Oggi Lucia può dire la sua grazie al progetto IAMME, un progetto unico nel suo genere, perché mette per la prima volta in rete tutti gli attori coinvolti nella filiera della produzione agroalimentare, dalle lavoratrici ai loro datori di lavoro e la grande distribuzione. IAMME è sia l'inglese per ‘Io sono Me’ che l’espressione 'andiamo' in napoletano.

Questo progetto dà a 50 lavoratrici come Lucia, ai produttori locali e alla distribuzione organizzata la possibilità di lavorare insieme nel pieno rispetto sia dei diritti di chi lavora che delle necessità commerciali di chi deve vendere all’ingrosso e al dettaglio, come ci spiega Gianni Fabbris, uno dei fondatori del progetto con la sua associazione Rete PerlaTerra, che ha sposato appieno la proposta dell’associazione NO CAP e coinvolto anche la grande distribuzione del gruppo Megamark.

IAMME è il primo tentativo in Italia di costruire una filiera trasparente e di costruire una filiera che sia tutta etica, dalla produzione fino alla fine, alla distribuzione e consumo.

È una filiera che punta alla equa distribuzione del valore aggiunto che si determina, prezzi giusti ai consumatori, grandi qualità delle produzioni, rispetto pieno dei diritti.
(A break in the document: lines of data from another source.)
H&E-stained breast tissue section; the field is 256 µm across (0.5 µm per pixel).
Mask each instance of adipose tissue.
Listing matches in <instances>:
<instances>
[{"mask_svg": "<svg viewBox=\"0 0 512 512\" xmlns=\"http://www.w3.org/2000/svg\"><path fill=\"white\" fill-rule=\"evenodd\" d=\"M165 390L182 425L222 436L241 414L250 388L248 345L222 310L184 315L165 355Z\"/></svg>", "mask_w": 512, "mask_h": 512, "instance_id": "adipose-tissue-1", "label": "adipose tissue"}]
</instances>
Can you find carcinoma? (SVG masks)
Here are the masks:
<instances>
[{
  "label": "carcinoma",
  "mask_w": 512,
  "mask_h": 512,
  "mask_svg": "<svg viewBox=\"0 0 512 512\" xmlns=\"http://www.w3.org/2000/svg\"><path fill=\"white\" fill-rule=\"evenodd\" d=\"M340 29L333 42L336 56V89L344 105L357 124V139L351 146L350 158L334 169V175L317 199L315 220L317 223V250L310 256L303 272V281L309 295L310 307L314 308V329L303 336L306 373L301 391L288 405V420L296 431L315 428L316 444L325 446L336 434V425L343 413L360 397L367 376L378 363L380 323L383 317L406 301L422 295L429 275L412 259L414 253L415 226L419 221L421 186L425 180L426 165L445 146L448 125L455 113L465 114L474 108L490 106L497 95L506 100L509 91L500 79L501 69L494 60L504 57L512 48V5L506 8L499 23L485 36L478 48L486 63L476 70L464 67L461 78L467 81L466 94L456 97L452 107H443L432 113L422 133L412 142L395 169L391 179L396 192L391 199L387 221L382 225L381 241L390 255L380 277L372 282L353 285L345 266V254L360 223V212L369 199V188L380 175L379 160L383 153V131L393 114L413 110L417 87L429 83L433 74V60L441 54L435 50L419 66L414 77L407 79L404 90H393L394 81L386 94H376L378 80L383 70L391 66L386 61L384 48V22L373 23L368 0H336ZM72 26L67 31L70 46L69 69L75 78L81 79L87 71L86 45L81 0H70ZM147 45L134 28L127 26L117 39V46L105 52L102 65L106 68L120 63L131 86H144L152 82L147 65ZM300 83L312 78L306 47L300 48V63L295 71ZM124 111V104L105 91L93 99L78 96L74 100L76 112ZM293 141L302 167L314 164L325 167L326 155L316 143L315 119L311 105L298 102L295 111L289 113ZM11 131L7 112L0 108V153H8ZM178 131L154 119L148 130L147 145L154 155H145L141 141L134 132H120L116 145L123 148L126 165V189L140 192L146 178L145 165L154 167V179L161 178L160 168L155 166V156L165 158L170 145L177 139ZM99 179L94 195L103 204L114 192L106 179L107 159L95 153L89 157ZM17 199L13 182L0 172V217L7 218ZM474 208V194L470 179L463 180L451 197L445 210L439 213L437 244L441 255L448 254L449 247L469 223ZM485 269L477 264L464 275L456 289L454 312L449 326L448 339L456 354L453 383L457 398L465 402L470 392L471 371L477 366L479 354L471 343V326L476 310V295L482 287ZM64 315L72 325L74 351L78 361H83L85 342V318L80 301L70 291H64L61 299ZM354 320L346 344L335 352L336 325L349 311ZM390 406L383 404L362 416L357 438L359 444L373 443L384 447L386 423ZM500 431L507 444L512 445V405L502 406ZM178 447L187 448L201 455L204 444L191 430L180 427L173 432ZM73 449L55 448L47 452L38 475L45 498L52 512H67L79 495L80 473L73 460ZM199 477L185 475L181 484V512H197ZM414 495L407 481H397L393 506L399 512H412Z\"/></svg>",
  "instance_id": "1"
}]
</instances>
Questo per noi è il cibo etico e questa per noi è la filiera etica".

In questa filiera, le lavoratrici e i lavoratori hanno contratti regolari, non lavorano più di 6 ore e mezza al giorno e non vengono sottopagati, ai produttori è garantita la vendita equa del prodotto, cioè non sottocosto, alla grande distribuzione e a questa, a sua volta, è garantita l’alta qualità del prodotti a prezzi competitivi per il consumatore finale.

Purtroppo, la prassi comune per la Grande Distribuzione Organizzata è comprare al minimo per vendere al massimo e questo significa comprare sottocosto dai produttori locali che, a loro volta, tagliano il costo del lavoro e, per fare questo, si affidano ai caporali. Un circuito vizioso che il progetto IAMME ha interrotto con successo.

Adesso Lucia può dire di avere un lavoro vero, anche se il ricordo della sua vita passata è ancora forte. "Adesso so che intorno a me c’è un gruppo di persone che mi sostiene. Cosa che prima magari sentivo meno, perché alle lavoratrici purtroppo fa paura, non ti danno sostegno. Sono pochissime quelle che mi hanno sostenuta. Ho sofferto il fatto che loro sono state punite per essere state al mio fianco, perché non le hanno fatte più lavorare".